··· Provided text ···
00:27:00DEAN RUSK: Well, I know that John Foster Dulles played some hand in this. But I
was never--RICHARD RUSK: How did you know that?
DEAN RUSK: I think Dulles himself told me that once. But the--I was never
personally caught up in the McCarthy business.SCHOENBAUM: That's interesting. Foster Dulles made no attempt to go to bat for
Davies, Service, Owen [I.] Lattimore?DEAN RUSK: No he didn't know them, had not worked with them. Also bear in mind
that on these China issues many Republicans felt that they had a good issue going. And so they weren't going to turn it down. They were going to make the most of it. And so some of them played it for all it was worth, more than it was worth.RICHARD RUSK: The fact that you weren't tagged by McCarthy, Arthur [Meier]
Schlesinger [Jr.] used against you in your [sic] book. You weren't on that list 00:28:00and so--SCHOENBAUM: [David] Halberstam did too. That's kind of ridiculous.
RICHARD RUSK: They developed a thesis around that along the lines that you were,
you know, sort of noncommittal in government and careful and cagey about the things you did and about the things you would say.DEAN RUSK: Well, no. I think there's more to it than that. Because even in the
Truman Administration when I dealt with senators, I dealt with them on a bipartisan basis. And I did not try to find or to make partisan issues out of foreign policy. And I had a good many friends among the Republican senators: people like [Howard] Alexander Smith in New Jersey who was extreme in support of Chiang Kai-shek, or people like Bill [William Fife] Knowland. After all, when I 00:29:00was at Mills College we used to invite young Bill Knowland, as a member of the state legislature, to come to our Mills College forums; and we'd known each other before he went to the Senate. And Bourke [B.] Hickenlooper and George [David] Aiken; and I had a good many friends among the Republican senators.SCHOENBAUM: How did you make those friends? We know that you weren't a
party-goer on the cocktail circuit. How did you make those friends?DEAN RUSK: Well I, of course, would see a number of them in committee meetings.
···
-- Job --
Quote the passage of the interview excerpt that begins at the words "DEAN RUSK: I" and stops after "kind of ridiculous.". The lines that come next are a separate body of material, unrelated to the interview excerpt.
··· Data shown ···
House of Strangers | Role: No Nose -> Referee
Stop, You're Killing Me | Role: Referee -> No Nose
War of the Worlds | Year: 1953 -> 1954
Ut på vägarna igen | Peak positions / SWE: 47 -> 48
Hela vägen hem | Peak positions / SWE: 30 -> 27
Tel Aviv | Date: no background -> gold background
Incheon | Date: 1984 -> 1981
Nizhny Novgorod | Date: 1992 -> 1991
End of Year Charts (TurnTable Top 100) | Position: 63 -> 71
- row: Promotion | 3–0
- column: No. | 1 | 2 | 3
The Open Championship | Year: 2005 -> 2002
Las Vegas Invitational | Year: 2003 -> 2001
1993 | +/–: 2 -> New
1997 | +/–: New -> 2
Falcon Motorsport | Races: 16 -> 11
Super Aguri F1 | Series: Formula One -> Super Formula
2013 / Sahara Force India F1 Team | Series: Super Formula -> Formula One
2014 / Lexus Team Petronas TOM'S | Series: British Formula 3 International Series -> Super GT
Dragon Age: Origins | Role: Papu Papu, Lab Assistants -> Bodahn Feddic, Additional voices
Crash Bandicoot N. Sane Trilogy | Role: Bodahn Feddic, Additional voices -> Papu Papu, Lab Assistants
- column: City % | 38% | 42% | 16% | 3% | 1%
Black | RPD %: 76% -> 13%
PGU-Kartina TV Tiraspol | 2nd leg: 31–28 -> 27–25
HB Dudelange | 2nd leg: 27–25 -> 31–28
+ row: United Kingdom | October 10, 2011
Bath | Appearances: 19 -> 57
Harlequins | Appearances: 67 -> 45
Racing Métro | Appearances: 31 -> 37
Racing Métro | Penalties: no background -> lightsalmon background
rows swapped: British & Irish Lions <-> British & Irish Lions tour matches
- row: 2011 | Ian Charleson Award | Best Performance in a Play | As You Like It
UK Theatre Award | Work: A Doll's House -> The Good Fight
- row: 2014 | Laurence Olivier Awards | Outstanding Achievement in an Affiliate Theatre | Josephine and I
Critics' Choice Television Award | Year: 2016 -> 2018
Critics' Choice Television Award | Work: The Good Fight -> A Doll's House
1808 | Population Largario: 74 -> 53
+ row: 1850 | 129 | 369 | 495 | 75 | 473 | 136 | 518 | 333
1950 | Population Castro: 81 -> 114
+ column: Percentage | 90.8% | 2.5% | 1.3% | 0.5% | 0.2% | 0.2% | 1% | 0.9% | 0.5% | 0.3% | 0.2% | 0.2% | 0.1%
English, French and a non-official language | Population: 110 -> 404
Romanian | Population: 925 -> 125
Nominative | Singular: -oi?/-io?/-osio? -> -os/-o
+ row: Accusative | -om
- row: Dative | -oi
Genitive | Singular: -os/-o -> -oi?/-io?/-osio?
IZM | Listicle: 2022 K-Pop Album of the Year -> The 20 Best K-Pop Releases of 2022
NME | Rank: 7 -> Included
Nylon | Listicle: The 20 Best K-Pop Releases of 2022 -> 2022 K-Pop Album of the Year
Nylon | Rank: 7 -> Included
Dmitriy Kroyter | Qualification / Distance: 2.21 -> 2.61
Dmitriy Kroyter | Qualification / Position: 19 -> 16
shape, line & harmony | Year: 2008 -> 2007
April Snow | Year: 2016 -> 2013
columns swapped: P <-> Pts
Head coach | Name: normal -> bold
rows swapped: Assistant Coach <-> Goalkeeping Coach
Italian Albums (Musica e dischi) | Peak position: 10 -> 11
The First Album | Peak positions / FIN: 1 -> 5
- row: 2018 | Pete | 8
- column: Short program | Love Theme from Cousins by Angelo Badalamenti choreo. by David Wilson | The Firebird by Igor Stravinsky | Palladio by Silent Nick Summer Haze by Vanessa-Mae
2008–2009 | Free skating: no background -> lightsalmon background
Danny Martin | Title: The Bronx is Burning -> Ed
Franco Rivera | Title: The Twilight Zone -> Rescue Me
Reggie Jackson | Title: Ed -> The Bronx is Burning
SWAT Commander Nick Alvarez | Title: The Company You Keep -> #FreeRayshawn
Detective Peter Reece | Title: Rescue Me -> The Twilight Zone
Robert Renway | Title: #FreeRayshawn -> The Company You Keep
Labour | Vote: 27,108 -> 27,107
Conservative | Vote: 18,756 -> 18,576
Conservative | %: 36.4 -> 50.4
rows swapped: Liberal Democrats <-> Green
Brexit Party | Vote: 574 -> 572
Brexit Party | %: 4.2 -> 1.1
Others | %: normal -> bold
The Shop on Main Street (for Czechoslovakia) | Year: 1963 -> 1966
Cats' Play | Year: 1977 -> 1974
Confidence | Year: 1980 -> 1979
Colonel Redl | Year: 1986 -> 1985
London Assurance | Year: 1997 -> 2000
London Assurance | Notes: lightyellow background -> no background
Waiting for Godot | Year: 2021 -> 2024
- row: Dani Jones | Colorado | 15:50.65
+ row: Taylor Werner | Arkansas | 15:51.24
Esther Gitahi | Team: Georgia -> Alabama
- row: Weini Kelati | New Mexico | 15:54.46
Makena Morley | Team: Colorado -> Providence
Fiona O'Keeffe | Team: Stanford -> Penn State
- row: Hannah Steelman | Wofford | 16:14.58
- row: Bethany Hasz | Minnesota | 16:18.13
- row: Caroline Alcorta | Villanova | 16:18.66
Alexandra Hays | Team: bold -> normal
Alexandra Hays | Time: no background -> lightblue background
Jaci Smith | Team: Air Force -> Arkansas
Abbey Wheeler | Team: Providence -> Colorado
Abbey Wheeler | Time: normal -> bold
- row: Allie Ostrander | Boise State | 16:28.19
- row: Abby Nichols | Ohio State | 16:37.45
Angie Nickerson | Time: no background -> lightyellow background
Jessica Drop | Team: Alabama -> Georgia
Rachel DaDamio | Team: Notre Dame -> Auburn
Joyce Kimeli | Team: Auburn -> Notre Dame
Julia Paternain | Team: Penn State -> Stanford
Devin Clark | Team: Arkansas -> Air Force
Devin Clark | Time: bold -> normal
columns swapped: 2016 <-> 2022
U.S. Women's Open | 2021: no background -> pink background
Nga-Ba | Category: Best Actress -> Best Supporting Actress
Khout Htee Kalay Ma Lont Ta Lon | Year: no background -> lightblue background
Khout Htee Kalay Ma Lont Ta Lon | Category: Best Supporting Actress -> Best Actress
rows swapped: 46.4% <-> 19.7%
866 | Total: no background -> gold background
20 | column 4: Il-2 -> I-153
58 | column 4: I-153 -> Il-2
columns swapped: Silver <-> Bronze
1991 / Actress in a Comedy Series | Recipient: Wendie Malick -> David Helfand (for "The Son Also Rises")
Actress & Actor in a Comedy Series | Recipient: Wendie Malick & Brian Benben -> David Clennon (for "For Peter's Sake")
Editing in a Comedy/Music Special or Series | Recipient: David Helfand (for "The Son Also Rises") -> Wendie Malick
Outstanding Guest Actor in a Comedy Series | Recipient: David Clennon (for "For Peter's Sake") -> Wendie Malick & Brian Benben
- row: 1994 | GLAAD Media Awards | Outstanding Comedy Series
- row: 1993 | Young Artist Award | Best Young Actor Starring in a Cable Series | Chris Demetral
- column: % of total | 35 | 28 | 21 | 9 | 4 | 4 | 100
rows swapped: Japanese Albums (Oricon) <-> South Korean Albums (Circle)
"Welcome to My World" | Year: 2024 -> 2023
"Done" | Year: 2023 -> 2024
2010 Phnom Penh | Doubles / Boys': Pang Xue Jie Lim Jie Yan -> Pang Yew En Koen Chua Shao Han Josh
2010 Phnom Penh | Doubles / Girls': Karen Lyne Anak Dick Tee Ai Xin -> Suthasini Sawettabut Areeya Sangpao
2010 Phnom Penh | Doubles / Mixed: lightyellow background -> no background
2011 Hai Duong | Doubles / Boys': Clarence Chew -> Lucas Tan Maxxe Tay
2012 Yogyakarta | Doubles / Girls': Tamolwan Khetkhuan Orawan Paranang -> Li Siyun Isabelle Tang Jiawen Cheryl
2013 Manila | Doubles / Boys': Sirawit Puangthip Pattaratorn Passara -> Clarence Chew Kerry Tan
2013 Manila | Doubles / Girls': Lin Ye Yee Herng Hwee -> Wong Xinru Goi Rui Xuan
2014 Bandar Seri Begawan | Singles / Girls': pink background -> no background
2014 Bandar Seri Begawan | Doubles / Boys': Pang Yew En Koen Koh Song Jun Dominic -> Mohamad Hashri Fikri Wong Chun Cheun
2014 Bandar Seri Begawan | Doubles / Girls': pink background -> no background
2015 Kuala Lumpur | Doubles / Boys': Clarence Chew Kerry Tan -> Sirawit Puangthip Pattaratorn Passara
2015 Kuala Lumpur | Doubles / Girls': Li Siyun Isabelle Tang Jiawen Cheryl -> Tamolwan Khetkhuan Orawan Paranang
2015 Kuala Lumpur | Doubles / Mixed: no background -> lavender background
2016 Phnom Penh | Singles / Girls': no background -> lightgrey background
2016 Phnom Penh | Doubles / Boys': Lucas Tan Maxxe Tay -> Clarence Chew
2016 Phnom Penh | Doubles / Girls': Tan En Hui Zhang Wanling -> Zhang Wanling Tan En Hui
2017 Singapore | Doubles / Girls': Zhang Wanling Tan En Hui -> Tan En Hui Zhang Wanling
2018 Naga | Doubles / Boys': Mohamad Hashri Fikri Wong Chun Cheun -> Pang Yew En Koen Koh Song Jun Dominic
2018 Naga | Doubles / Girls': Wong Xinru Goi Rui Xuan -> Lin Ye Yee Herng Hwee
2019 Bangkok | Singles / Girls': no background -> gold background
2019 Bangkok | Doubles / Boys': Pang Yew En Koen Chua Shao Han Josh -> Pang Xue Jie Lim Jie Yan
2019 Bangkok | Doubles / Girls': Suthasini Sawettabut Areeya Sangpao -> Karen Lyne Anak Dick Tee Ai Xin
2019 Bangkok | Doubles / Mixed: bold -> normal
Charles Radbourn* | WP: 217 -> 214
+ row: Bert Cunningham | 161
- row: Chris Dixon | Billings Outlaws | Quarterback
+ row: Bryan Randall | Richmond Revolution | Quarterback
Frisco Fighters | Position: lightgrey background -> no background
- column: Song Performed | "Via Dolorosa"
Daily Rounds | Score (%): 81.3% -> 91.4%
···
-- Complete response --
DEAN RUSK: I think Dulles himself told me that once. But the--I was never
personally caught up in the McCarthy business.SCHOENBAUM: That's interesting. Foster Dulles made no attempt to go to bat for
Davies, Service, Owen [I.] Lattimore?DEAN RUSK: No he didn't know them, had not worked with them. Also bear in mind
that on these China issues many Republicans felt that they had a good issue going. And so they weren't going to turn it down. They were going to make the most of it. And so some of them played it for all it was worth, more than it was worth.RICHARD RUSK: The fact that you weren't tagged by McCarthy, Arthur [Meier]
Schlesinger [Jr.] used against you in your [sic] book. You weren't on that list 00:28:00and so--SCHOENBAUM: [David] Halberstam did too. That's kind of ridiculous.